[start EXCERPTED TEXT]

We recently had the chance to connect with Peggy Sivert and have shared our conversation below.

Peggy, a huge thanks to you for investing the time to share your wisdom with those who are seeking it. We think it’s so important for us to share stories with our neighbors, friends and community because knowledge multiples when we share with each other. Let’s jump in: What do the first 90 minutes of your day look like?
At 6:30 a.m., my cat announces the day with determined affection — purring, rubbing, and kneading until I finally rise. By seven, I’ve washed my face, applied sunscreen, and pulled on a T-shirt and jeans.

I love the mornings. My partner, who wakes earlier, has already brewed coffee and taken our dog to the park. The quiet that follows feels expansive. I pour a cup, step outside, and take in the natural world — light shifting, air still cool, everything just beginning.

These early hours are a time of solitude and clarity. I often meditate, read, write, or do yoga, letting the mind settle before the day gathers speed. The cat reappears now and then, grounding me with her simple presence.
When the man and dog return, breakfast becomes a gentle transition —a bridge from stillness to movement.

Then I walk across the property to my studio, and the day begins again — but this time, open, fluid, free.
The quiet energy of morning spills into creation, transforming meditation into motion,
and peace into art.

Can you briefly introduce yourself and share what makes you or your brand unique?
I am a visual artist living and working in Portuguese Bend, a remote and shifting landscape where land, sea, and sky exist in constant conversation. My off-grid studio rests atop moving earth, and this rhythm of instability has become a metaphor for my art—an ever-present reminder that change is both inevitable and generative.

My work moves between painting, sculpture, installation, and video, exploring the tension between control and surrender. I build layered surfaces with paint, mixed media, and found objects, allowing form and texture to emerge intuitively. The horse, a recurring presence in my work, embodies the quiet power and grace I find in nature—a symbol of endurance, freedom, and spiritual balance.

After many years dedicated to art education and curation, I now devote myself fully to artmaking. My studio has become both sanctuary and experiment—an evolving environment of works in progress, transformed by time, place, and collaboration. Through my art, I seek to reflect the shifting forces that shape us all: nature, memory, and the passage of time.

Thanks for sharing that. Would love to go back in time and hear about how your past might have impacted who you are today. What part of you has served its purpose and must now be released?
I was raised to be conservative, respectful, honest, thoughtful, traditional, and appropriate. Those values gave me a good life — a steady one, marked by moderation and success.

But to live fully as an artist, I’ve had to let go of many of those inherited rules. Freedom and creativity ask for openness, not restraint. It hasn’t been easy; my parents taught me well, and their lessons are deeply ingrained.

My partner, who sees the world through a very different lens, has helped me loosen those bindings — to question the American norms that so often limit our creative minds. Many traditions exist to maintain order, to control. The artist’s role, however, is to push against that control — to question, disrupt, and spark change.

What fear has held you back the most in your life?

[end EXCERPTED TEXT]
[start EXTRACTED MATERIAL]

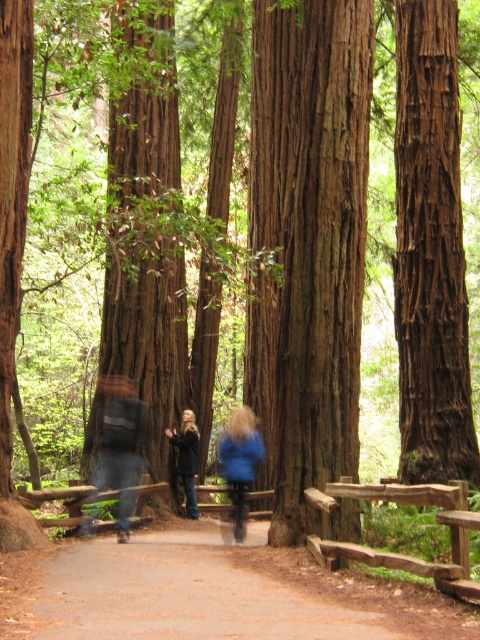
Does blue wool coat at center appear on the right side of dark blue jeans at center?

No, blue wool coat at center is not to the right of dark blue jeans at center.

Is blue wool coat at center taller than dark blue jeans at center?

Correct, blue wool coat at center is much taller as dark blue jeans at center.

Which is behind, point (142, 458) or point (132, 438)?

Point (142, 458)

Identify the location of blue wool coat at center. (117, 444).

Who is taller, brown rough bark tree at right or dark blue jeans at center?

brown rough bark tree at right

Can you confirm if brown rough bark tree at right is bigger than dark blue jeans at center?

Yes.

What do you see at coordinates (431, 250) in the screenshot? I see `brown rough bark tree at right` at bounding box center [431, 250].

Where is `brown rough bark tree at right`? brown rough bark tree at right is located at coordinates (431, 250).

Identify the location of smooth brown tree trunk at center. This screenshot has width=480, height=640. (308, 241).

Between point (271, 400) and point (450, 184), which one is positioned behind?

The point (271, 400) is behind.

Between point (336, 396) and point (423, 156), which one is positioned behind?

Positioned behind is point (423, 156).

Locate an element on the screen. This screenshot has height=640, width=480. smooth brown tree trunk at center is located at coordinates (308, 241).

[end EXTRACTED MATERIAL]
[start EXTRACTED MATERIAL]

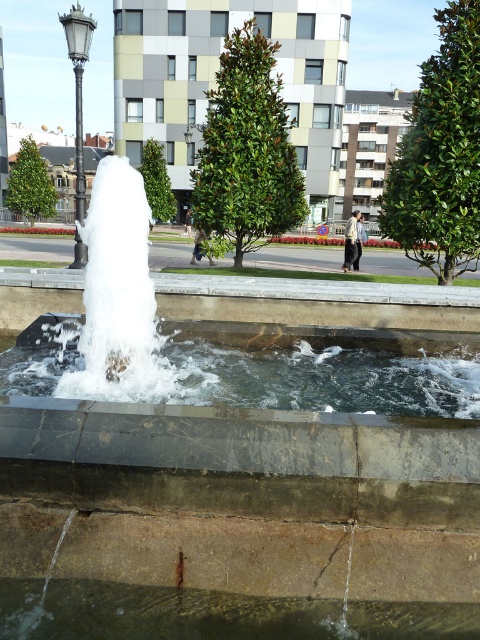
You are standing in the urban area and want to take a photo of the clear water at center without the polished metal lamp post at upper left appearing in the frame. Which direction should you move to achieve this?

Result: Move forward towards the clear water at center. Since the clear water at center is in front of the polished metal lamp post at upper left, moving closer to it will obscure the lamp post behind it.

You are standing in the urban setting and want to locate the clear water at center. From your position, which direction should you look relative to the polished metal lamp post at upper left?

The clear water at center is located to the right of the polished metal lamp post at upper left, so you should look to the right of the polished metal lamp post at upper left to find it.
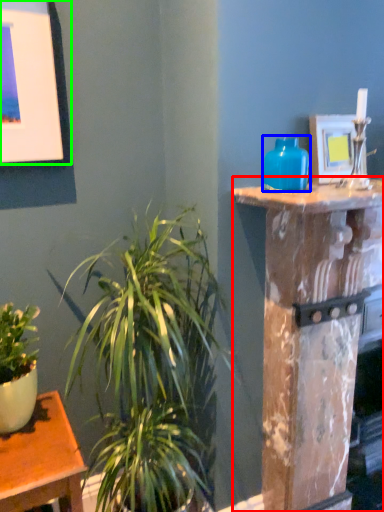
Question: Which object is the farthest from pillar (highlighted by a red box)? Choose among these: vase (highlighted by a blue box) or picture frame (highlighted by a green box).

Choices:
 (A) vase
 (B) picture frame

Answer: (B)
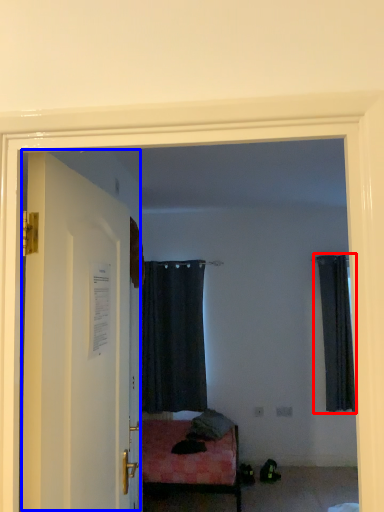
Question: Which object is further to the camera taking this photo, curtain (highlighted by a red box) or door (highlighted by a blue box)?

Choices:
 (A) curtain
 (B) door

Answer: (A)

[end EXTRACTED MATERIAL]
[start EXTRACTED MATERIAL]

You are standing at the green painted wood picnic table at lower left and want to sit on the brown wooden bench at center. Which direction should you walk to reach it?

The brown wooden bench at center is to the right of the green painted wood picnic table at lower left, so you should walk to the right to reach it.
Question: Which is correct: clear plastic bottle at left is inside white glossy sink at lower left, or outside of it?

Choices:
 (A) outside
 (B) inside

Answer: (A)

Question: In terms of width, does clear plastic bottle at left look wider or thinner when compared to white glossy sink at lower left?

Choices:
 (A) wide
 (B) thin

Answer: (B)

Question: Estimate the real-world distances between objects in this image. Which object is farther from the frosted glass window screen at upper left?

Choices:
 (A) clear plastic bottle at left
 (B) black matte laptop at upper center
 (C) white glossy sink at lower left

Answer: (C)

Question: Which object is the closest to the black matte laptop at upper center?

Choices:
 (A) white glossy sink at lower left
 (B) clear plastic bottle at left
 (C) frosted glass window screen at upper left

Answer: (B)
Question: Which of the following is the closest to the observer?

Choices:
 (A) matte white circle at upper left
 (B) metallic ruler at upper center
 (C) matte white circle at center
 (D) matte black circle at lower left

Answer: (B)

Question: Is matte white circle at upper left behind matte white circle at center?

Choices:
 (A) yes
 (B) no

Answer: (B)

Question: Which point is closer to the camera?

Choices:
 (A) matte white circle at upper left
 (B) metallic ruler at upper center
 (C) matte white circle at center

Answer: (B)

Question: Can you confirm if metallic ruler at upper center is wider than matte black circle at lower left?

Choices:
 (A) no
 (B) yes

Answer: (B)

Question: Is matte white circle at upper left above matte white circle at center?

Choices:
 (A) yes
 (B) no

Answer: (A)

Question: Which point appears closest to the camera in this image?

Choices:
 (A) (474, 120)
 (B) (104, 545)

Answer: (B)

[end EXTRACTED MATERIAL]

_REQUESTS_.
#1 Translate this sentence from the artist interview into Spanish: "These early hours are a time of solitude and clarity."
#2 Reproduce the passage of the artist interview from "Can you briefly" to "inevitable and generative.".
Rely on the artist interview alone.

_OUTPUTS_.
#1 Estas primeras horas son un tiempo de soledad y claridad.

#2
Can you briefly introduce yourself and share what makes you or your brand unique?
I am a visual artist living and working in Portuguese Bend, a remote and shifting landscape where land, sea, and sky exist in constant conversation. My off-grid studio rests atop moving earth, and this rhythm of instability has become a metaphor for my art—an ever-present reminder that change is both inevitable and generative.